Segment Start: SUPPLIED INFORMATION

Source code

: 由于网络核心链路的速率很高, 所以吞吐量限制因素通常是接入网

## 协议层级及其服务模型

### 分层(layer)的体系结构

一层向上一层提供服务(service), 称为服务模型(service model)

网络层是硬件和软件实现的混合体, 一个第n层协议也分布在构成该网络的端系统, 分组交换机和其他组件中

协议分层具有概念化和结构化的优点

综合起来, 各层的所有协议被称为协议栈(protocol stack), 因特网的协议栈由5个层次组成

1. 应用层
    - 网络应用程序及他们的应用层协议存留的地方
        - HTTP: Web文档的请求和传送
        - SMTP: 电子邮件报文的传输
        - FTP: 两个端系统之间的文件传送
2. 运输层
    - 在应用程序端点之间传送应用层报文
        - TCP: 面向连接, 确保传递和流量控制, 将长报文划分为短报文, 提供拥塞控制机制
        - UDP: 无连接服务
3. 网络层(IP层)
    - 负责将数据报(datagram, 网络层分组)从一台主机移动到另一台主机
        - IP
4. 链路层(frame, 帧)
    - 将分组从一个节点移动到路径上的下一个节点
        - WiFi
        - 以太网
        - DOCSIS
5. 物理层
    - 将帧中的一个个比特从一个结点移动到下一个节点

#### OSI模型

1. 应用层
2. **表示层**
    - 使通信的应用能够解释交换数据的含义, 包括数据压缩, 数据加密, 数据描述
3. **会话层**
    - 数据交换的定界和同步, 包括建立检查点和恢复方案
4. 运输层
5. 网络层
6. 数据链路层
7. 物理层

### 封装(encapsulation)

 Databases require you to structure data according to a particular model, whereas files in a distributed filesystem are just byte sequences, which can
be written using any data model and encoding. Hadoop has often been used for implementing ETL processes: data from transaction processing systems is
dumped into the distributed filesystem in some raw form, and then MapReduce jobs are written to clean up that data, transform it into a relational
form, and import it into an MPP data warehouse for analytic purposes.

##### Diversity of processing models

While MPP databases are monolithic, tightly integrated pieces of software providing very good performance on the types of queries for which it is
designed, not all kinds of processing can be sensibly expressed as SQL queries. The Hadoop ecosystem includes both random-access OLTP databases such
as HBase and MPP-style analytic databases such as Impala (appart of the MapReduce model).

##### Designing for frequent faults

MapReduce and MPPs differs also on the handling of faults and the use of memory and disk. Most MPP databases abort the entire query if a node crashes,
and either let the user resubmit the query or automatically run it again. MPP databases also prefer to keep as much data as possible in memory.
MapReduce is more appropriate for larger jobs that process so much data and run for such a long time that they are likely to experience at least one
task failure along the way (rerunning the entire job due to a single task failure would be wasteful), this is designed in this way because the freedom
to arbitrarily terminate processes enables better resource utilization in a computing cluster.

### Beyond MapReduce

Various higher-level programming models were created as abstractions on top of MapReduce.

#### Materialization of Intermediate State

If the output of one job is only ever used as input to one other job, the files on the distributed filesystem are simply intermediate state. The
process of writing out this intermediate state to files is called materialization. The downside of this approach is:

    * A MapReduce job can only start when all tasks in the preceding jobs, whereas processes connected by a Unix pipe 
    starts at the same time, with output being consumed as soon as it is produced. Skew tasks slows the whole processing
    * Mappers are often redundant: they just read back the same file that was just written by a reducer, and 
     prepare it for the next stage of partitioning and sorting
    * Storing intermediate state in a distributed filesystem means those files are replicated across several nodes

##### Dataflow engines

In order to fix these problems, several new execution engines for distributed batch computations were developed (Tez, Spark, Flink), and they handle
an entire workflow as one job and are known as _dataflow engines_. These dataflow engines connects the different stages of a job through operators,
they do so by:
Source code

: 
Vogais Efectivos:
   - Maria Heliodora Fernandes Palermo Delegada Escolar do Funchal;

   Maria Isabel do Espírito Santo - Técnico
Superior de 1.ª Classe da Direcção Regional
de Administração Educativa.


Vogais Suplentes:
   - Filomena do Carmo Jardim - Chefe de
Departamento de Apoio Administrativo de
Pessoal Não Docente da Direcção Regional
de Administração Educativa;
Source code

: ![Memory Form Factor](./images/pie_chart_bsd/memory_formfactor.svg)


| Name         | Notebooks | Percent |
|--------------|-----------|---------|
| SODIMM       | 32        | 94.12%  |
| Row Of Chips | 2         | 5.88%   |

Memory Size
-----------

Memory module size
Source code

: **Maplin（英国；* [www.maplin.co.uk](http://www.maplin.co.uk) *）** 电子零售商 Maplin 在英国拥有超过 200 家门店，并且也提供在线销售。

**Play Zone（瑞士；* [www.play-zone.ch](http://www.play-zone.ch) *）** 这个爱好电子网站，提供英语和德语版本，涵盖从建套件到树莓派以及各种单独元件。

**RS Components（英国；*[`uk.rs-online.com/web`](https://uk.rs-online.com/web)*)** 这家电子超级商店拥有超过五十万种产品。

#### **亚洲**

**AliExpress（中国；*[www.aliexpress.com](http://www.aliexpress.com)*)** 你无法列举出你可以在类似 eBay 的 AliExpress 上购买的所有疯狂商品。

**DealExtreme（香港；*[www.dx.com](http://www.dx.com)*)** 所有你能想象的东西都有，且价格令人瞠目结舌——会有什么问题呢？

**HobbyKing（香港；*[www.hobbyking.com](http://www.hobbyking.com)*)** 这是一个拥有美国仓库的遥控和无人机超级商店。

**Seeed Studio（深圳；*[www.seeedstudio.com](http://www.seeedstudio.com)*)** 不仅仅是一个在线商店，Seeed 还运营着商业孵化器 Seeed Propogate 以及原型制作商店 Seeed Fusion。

Segment End: SUPPLIED INFORMATION

**WORK INSTRUCTION:**
Each line of the listing should be copied exactly.

**RESULT FOR THIS TASK:**
Source code

: 由于网络核心链路的速率很高, 所以吞吐量限制因素通常是接入网

## 协议层级及其服务模型

### 分层(layer)的体系结构

一层向上一层提供服务(service), 称为服务模型(service model)

网络层是硬件和软件实现的混合体, 一个第n层协议也分布在构成该网络的端系统, 分组交换机和其他组件中

协议分层具有概念化和结构化的优点

综合起来, 各层的所有协议被称为协议栈(protocol stack), 因特网的协议栈由5个层次组成

1. 应用层
    - 网络应用程序及他们的应用层协议存留的地方
        - HTTP: Web文档的请求和传送
        - SMTP: 电子邮件报文的传输
        - FTP: 两个端系统之间的文件传送
2. 运输层
    - 在应用程序端点之间传送应用层报文
        - TCP: 面向连接, 确保传递和流量控制, 将长报文划分为短报文, 提供拥塞控制机制
        - UDP: 无连接服务
3. 网络层(IP层)
    - 负责将数据报(datagram, 网络层分组)从一台主机移动到另一台主机
        - IP
4. 链路层(frame, 帧)
    - 将分组从一个节点移动到路径上的下一个节点
        - WiFi
        - 以太网
        - DOCSIS
5. 物理层
    - 将帧中的一个个比特从一个结点移动到下一个节点

#### OSI模型

1. 应用层
2. **表示层**
    - 使通信的应用能够解释交换数据的含义, 包括数据压缩, 数据加密, 数据描述
3. **会话层**
    - 数据交换的定界和同步, 包括建立检查点和恢复方案
4. 运输层
5. 网络层
6. 数据链路层
7. 物理层

### 封装(encapsulation)

 Databases require you to structure data according to a particular model, whereas files in a distributed filesystem are just byte sequences, which can
be written using any data model and encoding. Hadoop has often been used for implementing ETL processes: data from transaction processing systems is
dumped into the distributed filesystem in some raw form, and then MapReduce jobs are written to clean up that data, transform it into a relational
form, and import it into an MPP data warehouse for analytic purposes.

##### Diversity of processing models

While MPP databases are monolithic, tightly integrated pieces of software providing very good performance on the types of queries for which it is
designed, not all kinds of processing can be sensibly expressed as SQL queries. The Hadoop ecosystem includes both random-access OLTP databases such
as HBase and MPP-style analytic databases such as Impala (appart of the MapReduce model).

##### Designing for frequent faults

MapReduce and MPPs differs also on the handling of faults and the use of memory and disk. Most MPP databases abort the entire query if a node crashes,
and either let the user resubmit the query or automatically run it again. MPP databases also prefer to keep as much data as possible in memory.
MapReduce is more appropriate for larger jobs that process so much data and run for such a long time that they are likely to experience at least one
task failure along the way (rerunning the entire job due to a single task failure would be wasteful), this is designed in this way because the freedom
to arbitrarily terminate processes enables better resource utilization in a computing cluster.

### Beyond MapReduce

Various higher-level programming models were created as abstractions on top of MapReduce.

#### Materialization of Intermediate State

If the output of one job is only ever used as input to one other job, the files on the distributed filesystem are simply intermediate state. The
process of writing out this intermediate state to files is called materialization. The downside of this approach is:

    * A MapReduce job can only start when all tasks in the preceding jobs, whereas processes connected by a Unix pipe 
    starts at the same time, with output being consumed as soon as it is produced. Skew tasks slows the whole processing
    * Mappers are often redundant: they just read back the same file that was just written by a reducer, and 
     prepare it for the next stage of partitioning and sorting
    * Storing intermediate state in a distributed filesystem means those files are replicated across several nodes

##### Dataflow engines

In order to fix these problems, several new execution engines for distributed batch computations were developed (Tez, Spark, Flink), and they handle
an entire workflow as one job and are known as _dataflow engines_. These dataflow engines connects the different stages of a job through operators,
they do so by:
Source code

: 
Vogais Efectivos:
   - Maria Heliodora Fernandes Palermo Delegada Escolar do Funchal;

   Maria Isabel do Espírito Santo - Técnico
Superior de 1.ª Classe da Direcção Regional
de Administração Educativa.


Vogais Suplentes:
   - Filomena do Carmo Jardim - Chefe de
Departamento de Apoio Administrativo de
Pessoal Não Docente da Direcção Regional
de Administração Educativa;
Source code

: ![Memory Form Factor](./images/pie_chart_bsd/memory_formfactor.svg)


| Name         | Notebooks | Percent |
|--------------|-----------|---------|
| SODIMM       | 32        | 94.12%  |
| Row Of Chips | 2         | 5.88%   |

Memory Size
-----------

Memory module size
Source code

: **Maplin（英国；* [www.maplin.co.uk](http://www.maplin.co.uk) *）** 电子零售商 Maplin 在英国拥有超过 200 家门店，并且也提供在线销售。

**Play Zone（瑞士；* [www.play-zone.ch](http://www.play-zone.ch) *）** 这个爱好电子网站，提供英语和德语版本，涵盖从建套件到树莓派以及各种单独元件。

**RS Components（英国；*[`uk.rs-online.com/web`](https://uk.rs-online.com/web)*)** 这家电子超级商店拥有超过五十万种产品。

#### **亚洲**

**AliExpress（中国；*[www.aliexpress.com](http://www.aliexpress.com)*)** 你无法列举出你可以在类似 eBay 的 AliExpress 上购买的所有疯狂商品。

**DealExtreme（香港；*[www.dx.com](http://www.dx.com)*)** 所有你能想象的东西都有，且价格令人瞠目结舌——会有什么问题呢？

**HobbyKing（香港；*[www.hobbyking.com](http://www.hobbyking.com)*)** 这是一个拥有美国仓库的遥控和无人机超级商店。

**Seeed Studio（深圳；*[www.seeedstudio.com](http://www.seeedstudio.com)*)** 不仅仅是一个在线商店，Seeed 还运营着商业孵化器 Seeed Propogate 以及原型制作商店 Seeed Fusion。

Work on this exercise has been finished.